There are no penalties in place for violations of these norms either. It’s a free-for-all. Do not do this.

9) Don’t hurry, don’t push for 100 per cent penetration

Undue haste and the creation of deadlines for enrolment for a national ID can create panic among citizens, and such situations lend themselves to exploitation and fraud, especially in scenarios where people are being denied their entitlements, or run the risk of key accounts – like their bank accounts – getting frozen for lack of having a mandatorily linked ID. Don’t subvert democracy for increasing the speed of enrolment.

Instead, if you must have a national ID, roll it out without undue haste, at people’s convenience, with improved checks and balances.
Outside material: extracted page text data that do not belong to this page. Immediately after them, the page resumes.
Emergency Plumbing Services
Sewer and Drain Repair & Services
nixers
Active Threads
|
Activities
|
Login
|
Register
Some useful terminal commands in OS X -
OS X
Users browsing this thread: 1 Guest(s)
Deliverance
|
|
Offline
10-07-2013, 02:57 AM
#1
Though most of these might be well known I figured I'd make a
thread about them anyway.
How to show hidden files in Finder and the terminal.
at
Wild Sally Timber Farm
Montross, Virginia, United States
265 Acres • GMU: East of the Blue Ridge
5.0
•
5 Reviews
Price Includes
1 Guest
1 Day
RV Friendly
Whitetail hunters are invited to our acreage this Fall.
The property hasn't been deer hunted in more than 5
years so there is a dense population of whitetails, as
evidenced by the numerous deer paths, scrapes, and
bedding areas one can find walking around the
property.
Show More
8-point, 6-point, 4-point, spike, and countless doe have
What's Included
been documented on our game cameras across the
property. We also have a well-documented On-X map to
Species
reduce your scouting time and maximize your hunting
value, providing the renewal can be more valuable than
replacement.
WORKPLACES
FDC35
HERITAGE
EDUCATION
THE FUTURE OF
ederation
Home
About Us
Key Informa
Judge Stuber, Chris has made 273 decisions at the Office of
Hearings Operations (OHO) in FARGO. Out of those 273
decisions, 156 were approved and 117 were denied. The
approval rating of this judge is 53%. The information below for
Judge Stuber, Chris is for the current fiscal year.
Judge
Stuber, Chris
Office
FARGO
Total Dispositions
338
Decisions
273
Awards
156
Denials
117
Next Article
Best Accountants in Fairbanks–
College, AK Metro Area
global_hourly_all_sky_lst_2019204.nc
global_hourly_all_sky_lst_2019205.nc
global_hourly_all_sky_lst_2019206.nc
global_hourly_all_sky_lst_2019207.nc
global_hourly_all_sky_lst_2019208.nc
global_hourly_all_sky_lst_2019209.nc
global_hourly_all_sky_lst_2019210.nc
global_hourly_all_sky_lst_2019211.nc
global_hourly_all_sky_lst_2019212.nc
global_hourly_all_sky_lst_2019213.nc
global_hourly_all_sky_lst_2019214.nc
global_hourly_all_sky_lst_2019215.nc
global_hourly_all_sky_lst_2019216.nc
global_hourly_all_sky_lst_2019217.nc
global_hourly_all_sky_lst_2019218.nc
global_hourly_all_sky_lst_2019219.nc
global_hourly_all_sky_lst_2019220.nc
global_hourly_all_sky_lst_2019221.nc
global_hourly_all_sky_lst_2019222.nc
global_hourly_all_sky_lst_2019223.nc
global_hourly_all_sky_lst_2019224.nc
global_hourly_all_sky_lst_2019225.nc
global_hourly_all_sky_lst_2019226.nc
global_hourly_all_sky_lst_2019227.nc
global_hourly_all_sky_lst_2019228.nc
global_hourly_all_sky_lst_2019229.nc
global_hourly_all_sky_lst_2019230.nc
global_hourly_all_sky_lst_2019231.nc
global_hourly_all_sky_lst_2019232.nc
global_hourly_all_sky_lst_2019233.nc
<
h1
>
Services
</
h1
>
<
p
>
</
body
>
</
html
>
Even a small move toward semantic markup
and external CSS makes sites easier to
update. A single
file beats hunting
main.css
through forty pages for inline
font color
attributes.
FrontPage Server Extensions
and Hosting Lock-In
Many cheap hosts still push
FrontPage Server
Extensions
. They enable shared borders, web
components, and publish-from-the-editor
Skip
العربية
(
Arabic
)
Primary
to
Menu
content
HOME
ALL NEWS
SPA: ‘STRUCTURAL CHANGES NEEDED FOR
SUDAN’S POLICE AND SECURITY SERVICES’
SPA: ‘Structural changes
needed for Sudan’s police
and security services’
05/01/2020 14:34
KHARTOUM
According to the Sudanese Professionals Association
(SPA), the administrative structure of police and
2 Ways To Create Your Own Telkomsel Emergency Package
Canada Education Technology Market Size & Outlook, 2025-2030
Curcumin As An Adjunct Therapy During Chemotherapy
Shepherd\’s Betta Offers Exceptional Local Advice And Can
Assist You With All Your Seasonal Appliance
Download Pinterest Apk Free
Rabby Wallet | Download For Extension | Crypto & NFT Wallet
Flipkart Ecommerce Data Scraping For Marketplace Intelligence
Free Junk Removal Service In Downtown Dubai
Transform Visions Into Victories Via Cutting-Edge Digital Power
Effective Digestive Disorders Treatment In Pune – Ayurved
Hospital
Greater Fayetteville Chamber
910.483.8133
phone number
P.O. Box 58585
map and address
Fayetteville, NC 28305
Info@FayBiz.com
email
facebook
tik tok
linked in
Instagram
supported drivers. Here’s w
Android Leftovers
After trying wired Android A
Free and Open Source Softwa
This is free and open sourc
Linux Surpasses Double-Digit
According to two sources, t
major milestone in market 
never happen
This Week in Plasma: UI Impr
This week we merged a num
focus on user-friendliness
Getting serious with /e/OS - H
Above all, don’t be daft enough to outsource enrolment to third party agencies, paying them on a per enrolment basis, which then creates a perverse incentive of maximising enrolments.

Speed causes more harm than good here.

10) A budget for citizen awareness, education and grievance redressal

Something as significant as a national ID project can lend itself to a lot of misinformation and misinterpretation. There are also likely to be several issues related to enrolment and registration, as well as authentication.

This is, of course, besides the point that there are excellent reasons for not having a national ID:

a) Linking multiple databases to a single ID is harmful for citizens, and puts them at risk. It is more likely to form the basis of a mass surveillance system, and has a risk that a fascist regime can use it for ethnic cleansing or segregation.

b) It doesn’t address terrorism or volume-based pilferage of benefits, which are likely to continue despite a national ID. I can, in fact, be used to deny people benefits.

c) It also creates a new power centre, from the perspective of a single body which has the power to delist an individual from the database, thereby delinking them from essential services (if those are linked to a national ID).

d) It’s also worth nothing that data is a toxic asset, and the harms of losing data when it leaks or gets hacked is far greater than the benefit of collecting and storing that data.